While the IAEA isn’t a formal party to the JCPOA, its inspectors guarantee that the agreement is being followed by verifying the amount of nuclear material in Iran. They discovered trace amounts of man-made uranium at several locations during a probe that was triggered by a cache of documents smuggled out of Iran by Israeli spies. Israel’s Defense Minister Benny Gantz said last month at the Munich Security Conference that it was essential for the IAEA to continue investigating Iran, even in the event of a revived deal.
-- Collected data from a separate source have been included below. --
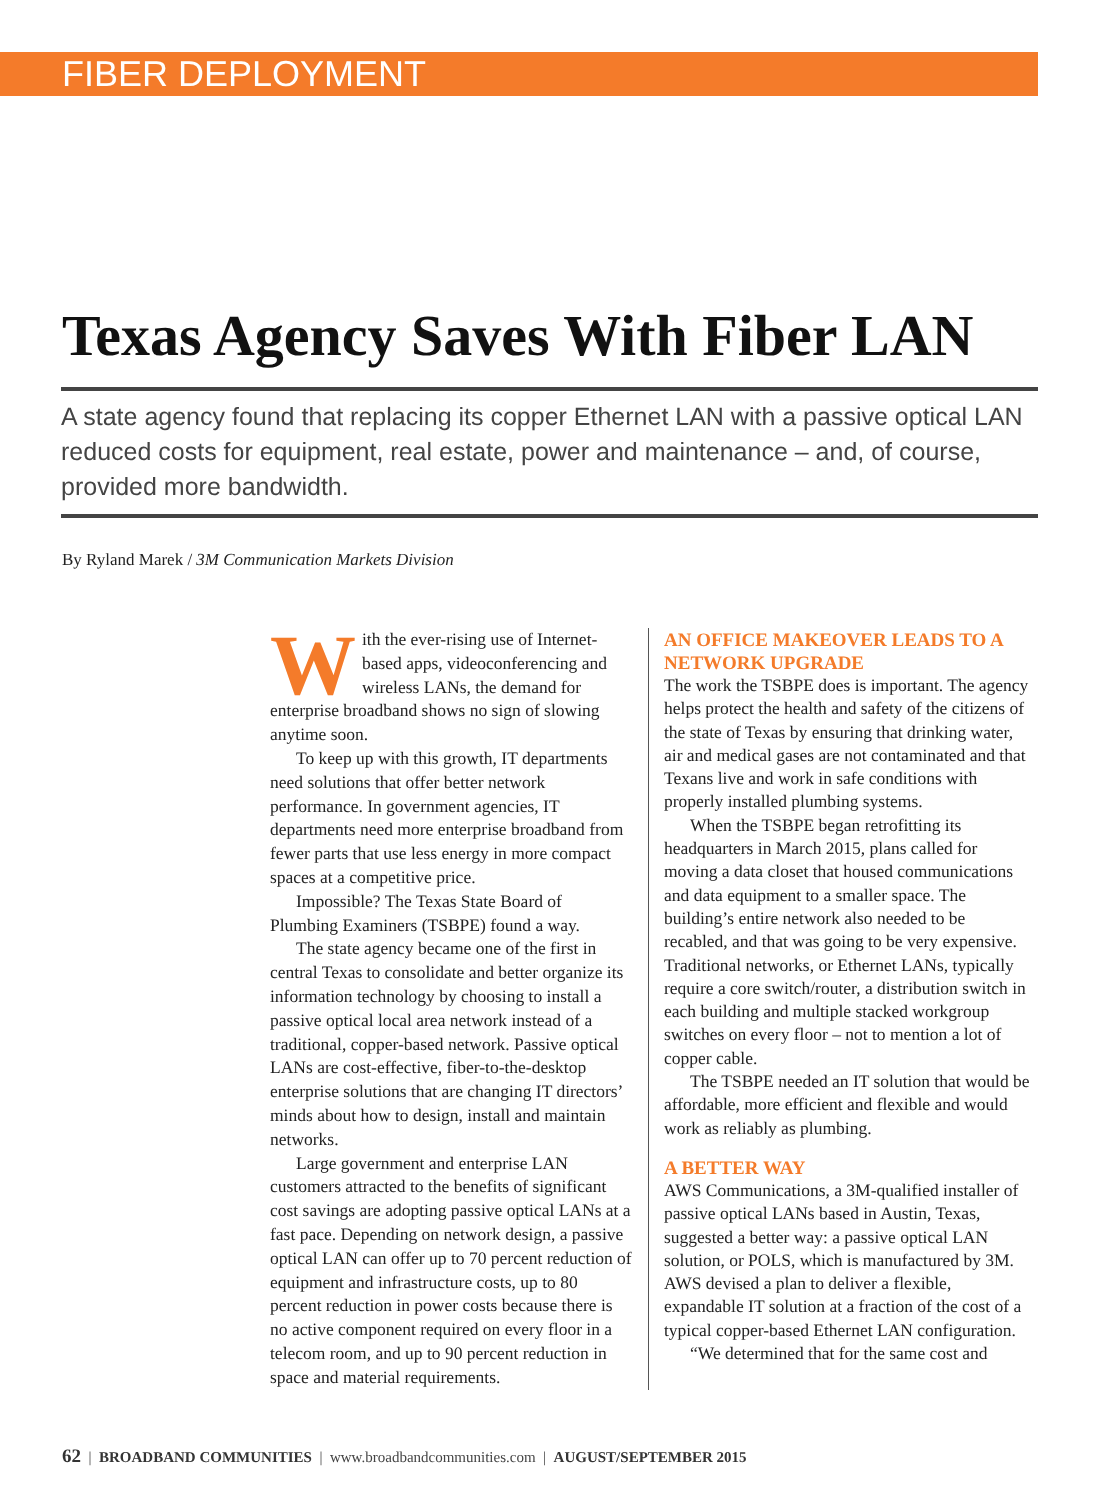FIBER DEPLOYMENT
Texas Agency Saves With Fiber LAN
A state agency found that replacing its copper Ethernet LAN with a passive optical LAN reduced costs for equipment, real estate, power and maintenance – and, of course, provided more bandwidth.
By Ryland Marek / 3M Communication Markets Division
With the ever-rising use of Internet-based apps, videoconferencing and wireless LANs, the demand for enterprise broadband shows no sign of slowing anytime soon.
To keep up with this growth, IT departments need solutions that offer better network performance. In government agencies, IT departments need more enterprise broadband from fewer parts that use less energy in more compact spaces at a competitive price.
Impossible? The Texas State Board of Plumbing Examiners (TSBPE) found a way.
The state agency became one of the first in central Texas to consolidate and better organize its information technology by choosing to install a passive optical local area network instead of a traditional, copper-based network. Passive optical LANs are cost-effective, fiber-to-the-desktop enterprise solutions that are changing IT directors’ minds about how to design, install and maintain networks.
Large government and enterprise LAN customers attracted to the benefits of significant cost savings are adopting passive optical LANs at a fast pace. Depending on network design, a passive optical LAN can offer up to 70 percent reduction of equipment and infrastructure costs, up to 80 percent reduction in power costs because there is no active component required on every floor in a telecom room, and up to 90 percent reduction in space and material requirements.
AN OFFICE MAKEOVER LEADS TO A NETWORK UPGRADE
The work the TSBPE does is important. The agency helps protect the health and safety of the citizens of the state of Texas by ensuring that drinking water, air and medical gases are not contaminated and that Texans live and work in safe conditions with properly installed plumbing systems.
When the TSBPE began retrofitting its headquarters in March 2015, plans called for moving a data closet that housed communications and data equipment to a smaller space. The building’s entire network also needed to be recabled, and that was going to be very expensive. Traditional networks, or Ethernet LANs, typically require a core switch/router, a distribution switch in each building and multiple stacked workgroup switches on every floor – not to mention a lot of copper cable.
The TSBPE needed an IT solution that would be affordable, more efficient and flexible and would work as reliably as plumbing.
A BETTER WAY
AWS Communications, a 3M-qualified installer of passive optical LANs based in Austin, Texas, suggested a better way: a passive optical LAN solution, or POLS, which is manufactured by 3M. AWS devised a plan to deliver a flexible, expandable IT solution at a fraction of the cost of a typical copper-based Ethernet LAN configuration.
“We determined that for the same cost and
62 | BROADBAND COMMUNITIES | www.broadbandcommunities.com | AUGUST/SEPTEMBER 2015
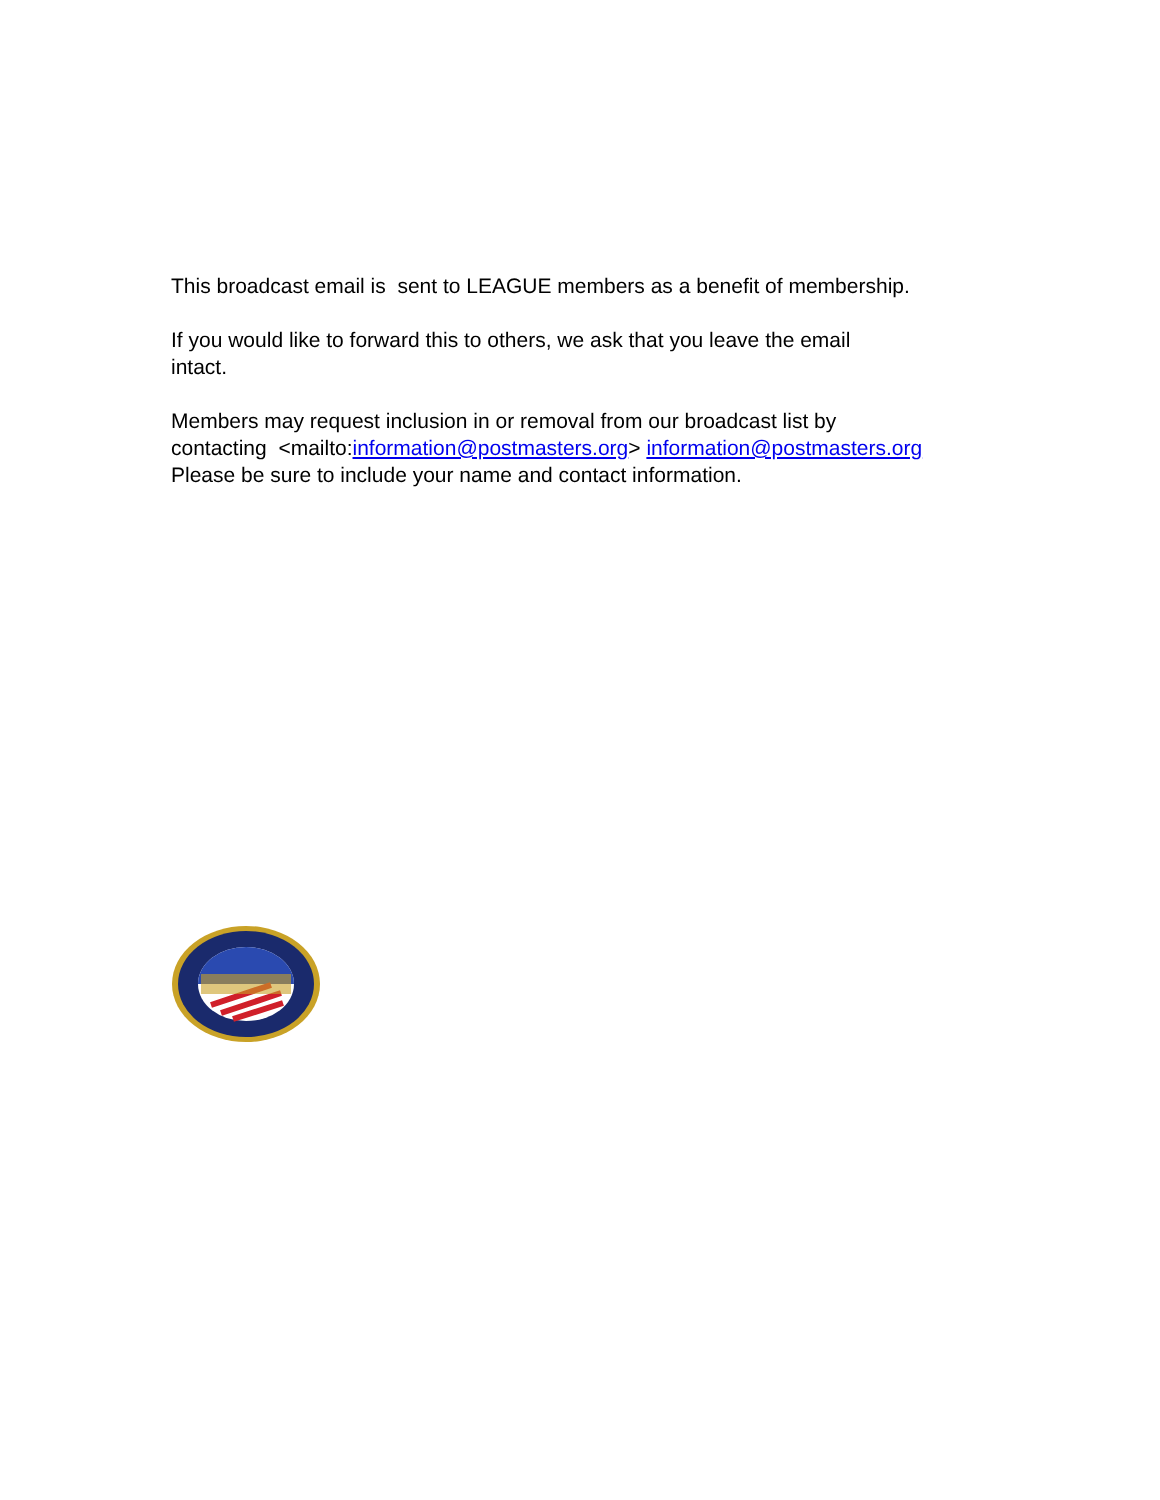This broadcast email is sent to LEAGUE members as a benefit of membership.
If you would like to forward this to others, we ask that you leave the email
intact.
Members may request inclusion in or removal from our broadcast list by
contacting <mailto:information@postmasters.org> information@postmasters.org
Please be sure to include your name and contact information.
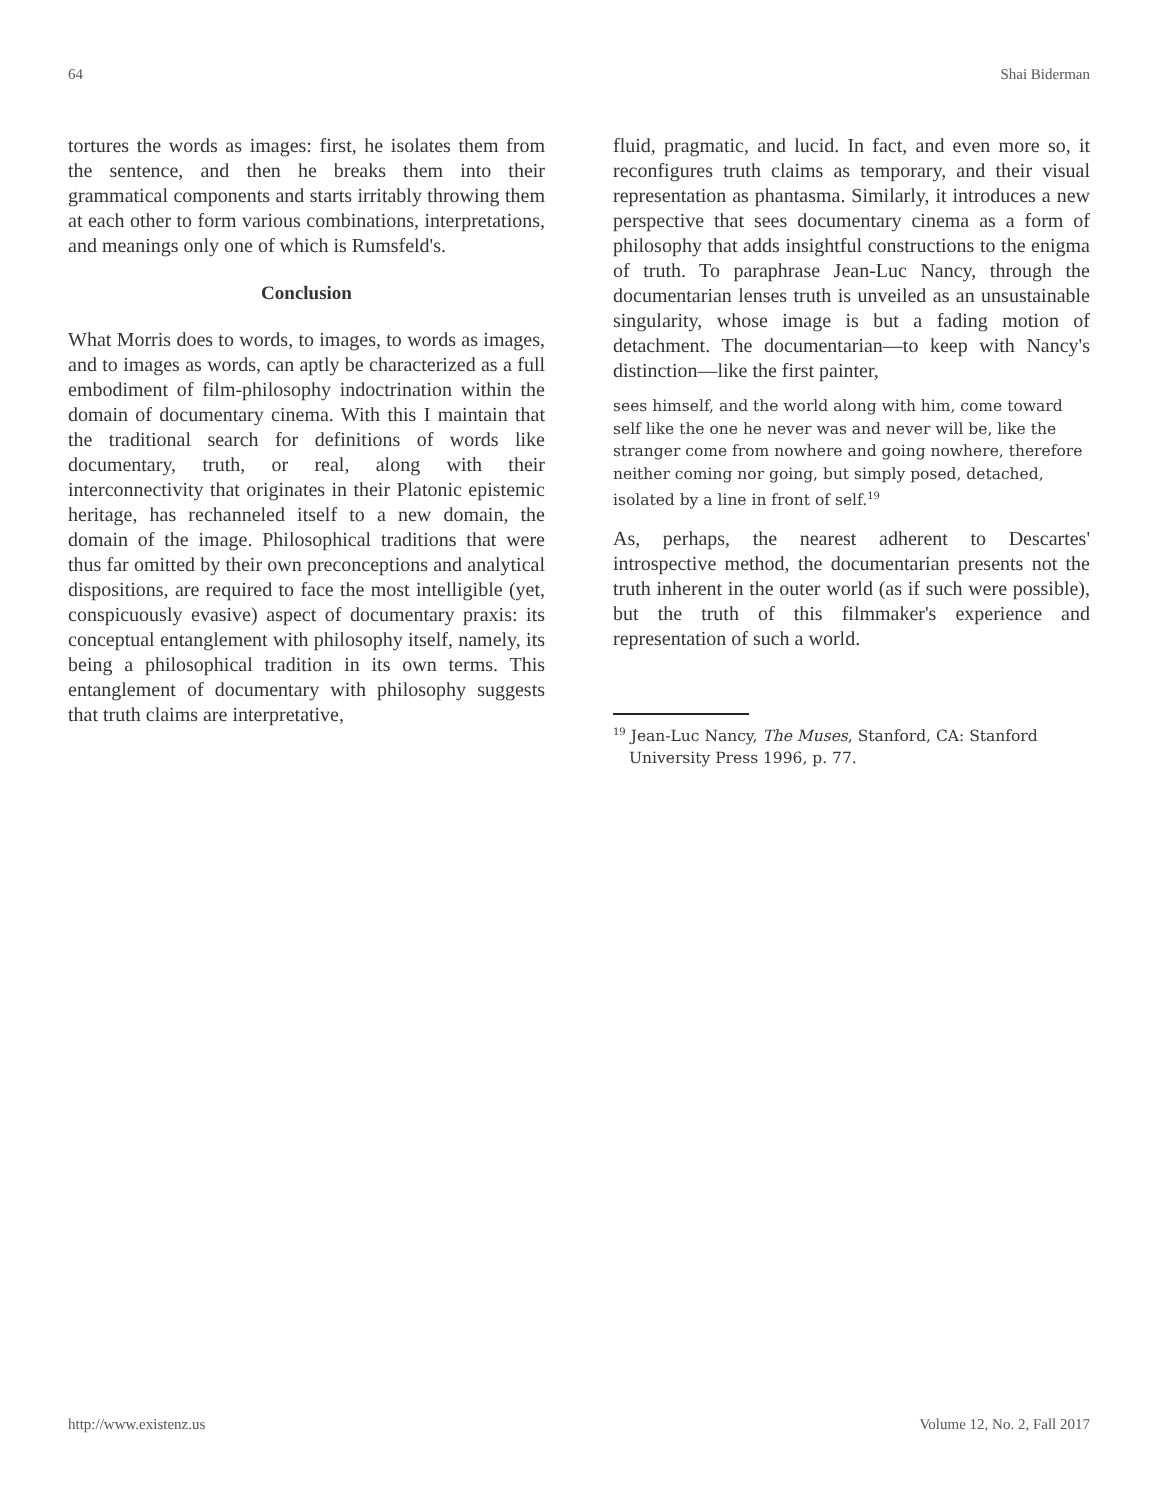64 Shai Biderman
tortures the words as images: first, he isolates them from the sentence, and then he breaks them into their grammatical components and starts irritably throwing them at each other to form various combinations, interpretations, and meanings only one of which is Rumsfeld's.
Conclusion
What Morris does to words, to images, to words as images, and to images as words, can aptly be characterized as a full embodiment of film-philosophy indoctrination within the domain of documentary cinema. With this I maintain that the traditional search for definitions of words like documentary, truth, or real, along with their interconnectivity that originates in their Platonic epistemic heritage, has rechanneled itself to a new domain, the domain of the image. Philosophical traditions that were thus far omitted by their own preconceptions and analytical dispositions, are required to face the most intelligible (yet, conspicuously evasive) aspect of documentary praxis: its conceptual entanglement with philosophy itself, namely, its being a philosophical tradition in its own terms. This entanglement of documentary with philosophy suggests that truth claims are interpretative,
fluid, pragmatic, and lucid. In fact, and even more so, it reconfigures truth claims as temporary, and their visual representation as phantasma. Similarly, it introduces a new perspective that sees documentary cinema as a form of philosophy that adds insightful constructions to the enigma of truth. To paraphrase Jean-Luc Nancy, through the documentarian lenses truth is unveiled as an unsustainable singularity, whose image is but a fading motion of detachment. The documentarian—to keep with Nancy's distinction—like the first painter,
sees himself, and the world along with him, come toward self like the one he never was and never will be, like the stranger come from nowhere and going nowhere, therefore neither coming nor going, but simply posed, detached, isolated by a line in front of self.<sup>19</sup>
As, perhaps, the nearest adherent to Descartes' introspective method, the documentarian presents not the truth inherent in the outer world (as if such were possible), but the truth of this filmmaker's experience and representation of such a world.
<sup>19</sup> Jean-Luc Nancy, The Muses, Stanford, CA: Stanford University Press 1996, p. 77.
http://www.existenz.us Volume 12, No. 2, Fall 2017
The May 21 deadline to resolve the investigation could fit into the staged timeline diplomats are preparing to reboot the JCPOA. That will begin with confidence-building measures that allow a U.S. return to the deal, followed by more substantive commitments that reduce Iran’s nuclear stocks in exchange for sanctions relief. An agreement to resume compliance could be concluded within days, allowing the nation access to international markets after a couple months.

The IAEA’s 35-member board of governors convenes its quarterly meeting to discuss the Iran probe on March 7.